No. And the reason can be found in the breakout that took place at the end of 2002. After a consolidation of 3 years, gold was finally able to break out of its base. The initial rally was around 16%. The daily RSI got just as overbought as now but only a 2% intraday correction took place. There was no multi-week consolidation, just a one day correction. At the peak of the move, the weekly RSI reached 80, much higher than where it is today. If the same happens again, this would bring us to around 2400 USD.

This case looks similar to the 2009 breakout we discussed earlier. The initial price gains after the breakout are much higher than now. Prices both peaked when the weekly RSI was at around 80. In 2009 the daily RSI stood at the same level as it is right now when the price peaked. However, and this is a difference, in 2002 the price kept rising when it stood at the daily RSI it is now.

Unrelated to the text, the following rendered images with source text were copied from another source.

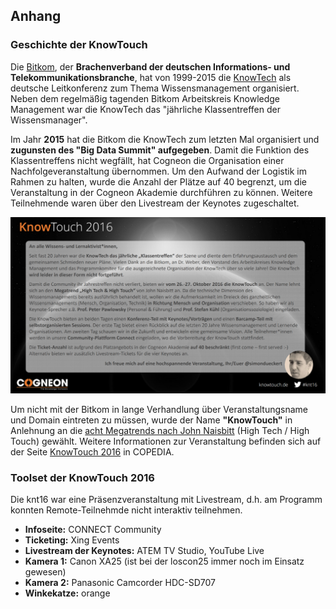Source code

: ## Anhang

### Geschichte der KnowTouch

Die [Bitkom](https://de.wikipedia.org/wiki/Bitkom), der **Brachenverband der deutschen Informations- und Telekommunikationsbranche**, hat von 1999-2015 die [KnowTech](https://wiki.cogneon.de/KnowTech) als deutsche Leitkonferenz zum Thema Wissensmanagement organisiert. Neben dem regelmäßig tagenden Bitkom Arbeitskreis Knowledge Management war die KnowTech das "jährliche Klassentreffen der Wissensmanager".

Im Jahr **2015** hat die Bitkom die KnowTech zum letzten Mal organisiert und **zugunsten des "Big Data Summit" aufgegeben**. Damit die Funktion des Klassentreffens nicht wegfällt, hat Cogneon die Organisation einer Nachfolgeveranstaltung übernommen. Um den Aufwand der Logistik im Rahmen zu halten, wurde die Anzahl der Plätze auf 40 begrenzt, um die Veranstaltung in der Cogneon Akademie durchführen zu können. Weitere Teilnehmende waren über den Livestream der Keynotes zugeschaltet.

![](./images/knt16-flyer-auszug.png)

Um nicht mit der Bitkom in lange Verhandlung über Veranstaltungsname und Domain eintreten zu müssen, wurde der Name **"KnowTouch"** in Anlehnung an die [acht Megatrends nach John Naisbitt](https://en.wikipedia.org/wiki/High-touch) (High Tech / High Touch) gewählt. Weitere Informationen zur Veranstaltung befinden sich auf der Seite [KnowTouch 2016](https://wiki.cogneon.de/knt16) in COPEDIA.


### Toolset der KnowTouch 2016

Die knt16 war eine Präsenzveranstaltung mit Livestream, d.h. am Programm konnten Remote-Teilnehmde nicht interaktiv teilnehmen.

- **Infoseite:** CONNECT Community
- **Ticketing:** Xing Events
- **Livestream der Keynotes:** ATEM TV Studio, YouTube Live
- **Kamera 1:** Canon XA25 (ist bei der loscon25 immer noch im Einsatz gewesen)
- **Kamera 2:** Panasonic Camcorder HDC-SD707
- **Winkekatze:** orange
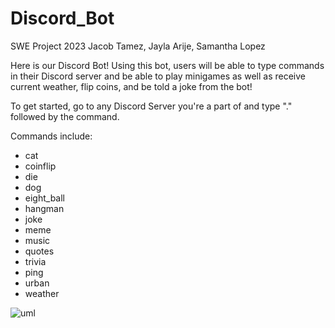 # Discord_Bot
SWE Project 2023
Jacob Tamez, Jayla Arije, Samantha Lopez

Here is our Discord Bot! Using this bot, users will be able to type commands in their Discord server and be able to play minigames as well as receive current weather, flip coins, and be told a joke from the bot!

To get started, go to any Discord Server you're a part of and type "." followed by the command.

Commands include:
  - cat
  - coinflip
  - die
  - dog
  - eight_ball
  - hangman
  - joke
  - meme
  - music
  - quotes
  - trivia
  - ping
  - urban
  - weather

![uml](https://cdn.discordapp.com/attachments/1071318871228813382/1101257392198520892/image.png)

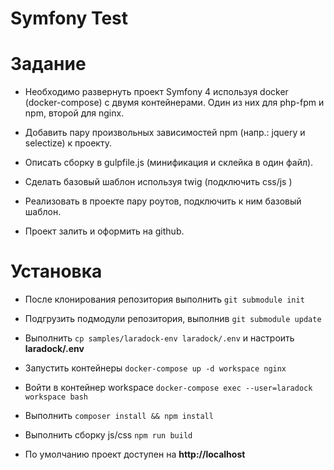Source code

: # Symfony Test

# Задание
* Необходимо развернуть проект Symfony 4 используя docker (docker-compose) с двумя контейнерами. Один из них для php-fpm и npm, второй для nginx.

* Добавить пару произвольных зависимостей npm (напр.: jquery и selectize) к проекту.
* Описать сборку в gulpfile.js (минификация и склейка в один файл).

* Сделать базовый шаблон используя twig (подключить css/js )
* Реализовать в проекте пару роутов, подключить к ним базовый шаблон.

* Проект залить и оформить на github.

# Установка
* После клонирования репозитория выполнить `git submodule init`
* Подгрузить подмодули репозитория, выполнив `git submodule update`
* Выполнить `cp samples/laradock-env laradock/.env` и настроить **laradock/.env**
* Запустить контейнеры `docker-compose up -d workspace nginx` 
* Войти в контейнер workspace `docker-compose exec --user=laradock workspace bash`
* Выполнить `composer install && npm install`
* Выполнить сборку js/css `npm run build`

* По умолчанию проект доступен на **http://localhost**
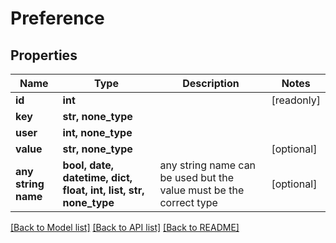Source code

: # Preference


## Properties
Name | Type | Description | Notes
------------ | ------------- | ------------- | -------------
**id** | **int** |  | [readonly] 
**key** | **str, none_type** |  | 
**user** | **int, none_type** |  | 
**value** | **str, none_type** |  | [optional] 
**any string name** | **bool, date, datetime, dict, float, int, list, str, none_type** | any string name can be used but the value must be the correct type | [optional]

[[Back to Model list]](../README.md#documentation-for-models) [[Back to API list]](../README.md#documentation-for-api-endpoints) [[Back to README]](../README.md)


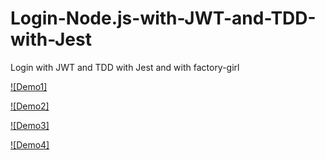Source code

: # Login-Node.js-with-JWT-and-TDD-with-Jest

Login with JWT and TDD with Jest and with factory-girl

[![Demo1]](https://github.com/jhony2488/Login-Node.js-with-JWT-and-TDD-with-Jest/blob/master/demo/Grava%C3%A7%C3%A3o%20de%20Tela%202021-02-05%20%C3%A0s%2013.42.07.mov)

[![Demo2]](https://github.com/jhony2488/Login-Node.js-with-JWT-and-TDD-with-Jest/blob/master/demo/Grava%C3%A7%C3%A3o%20de%20Tela%202021-02-05%20%C3%A0s%2013.43.10.mov)

[![Demo3]](https://github.com/jhony2488/Login-Node.js-with-JWT-and-TDD-with-Jest/blob/master/demo/Grava%C3%A7%C3%A3o%20de%20Tela%202021-02-05%20%C3%A0s%2013.46.20.mov)

[![Demo4]](https://github.com/jhony2488/Login-Node.js-with-JWT-and-TDD-with-Jest/blob/master/demo/Grava%C3%A7%C3%A3o%20de%20Tela%202021-02-05%20%C3%A0s%2013.52.49.mov)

So, where does that leave us?

I think there are two possibilities:

  1. We are close to a local high in gold. From that high, we'll see a multi-week consolidation where the price correction will be limited (around 3%). After this consolidation, gold can continue its rise higher.

  2. The price continues its steep rise just like in 2002 and 2009. This could bring us to a price target of 2400 USD without a consolidation or meaningful correction. Important to note with this scenario is that in both cases, gold saw a severe retest from the breakout level after the rally was done. This means that once we are at 2400 USD, we should expect the price to decline again to around 2060 USD, a correction of around 14%. After this steep correction gold can continue its rise higher.

So, which one of these two will it be? I don't know. But now that we have a view about the most probable outcomes, we can see how we should trade around these.

If scenario one unfolds there is nothing for me to do. I've got a (leveraged) position in gold. I'll just sit through the consolidation with the possibility to increase my exposure as the consolidation takes hold.

If scenario two unfolds there is currently nothing for me to do. But there will be a lot to do when the price reaches its target of around 2400 USD. At that point I'll sell the entire position with the idea of getting back in at significantly lower prices.

If scenario one unfolds and we eventually reach 2400 USD (after the consolidation), I don't expect the price to fall all the way back to the breakout level.

So, gold has two options. Either it moves sharply higher right now after which we'll see a very sharp retest. Or we take the more orderly route by having a consolidation now after which the price can rise again.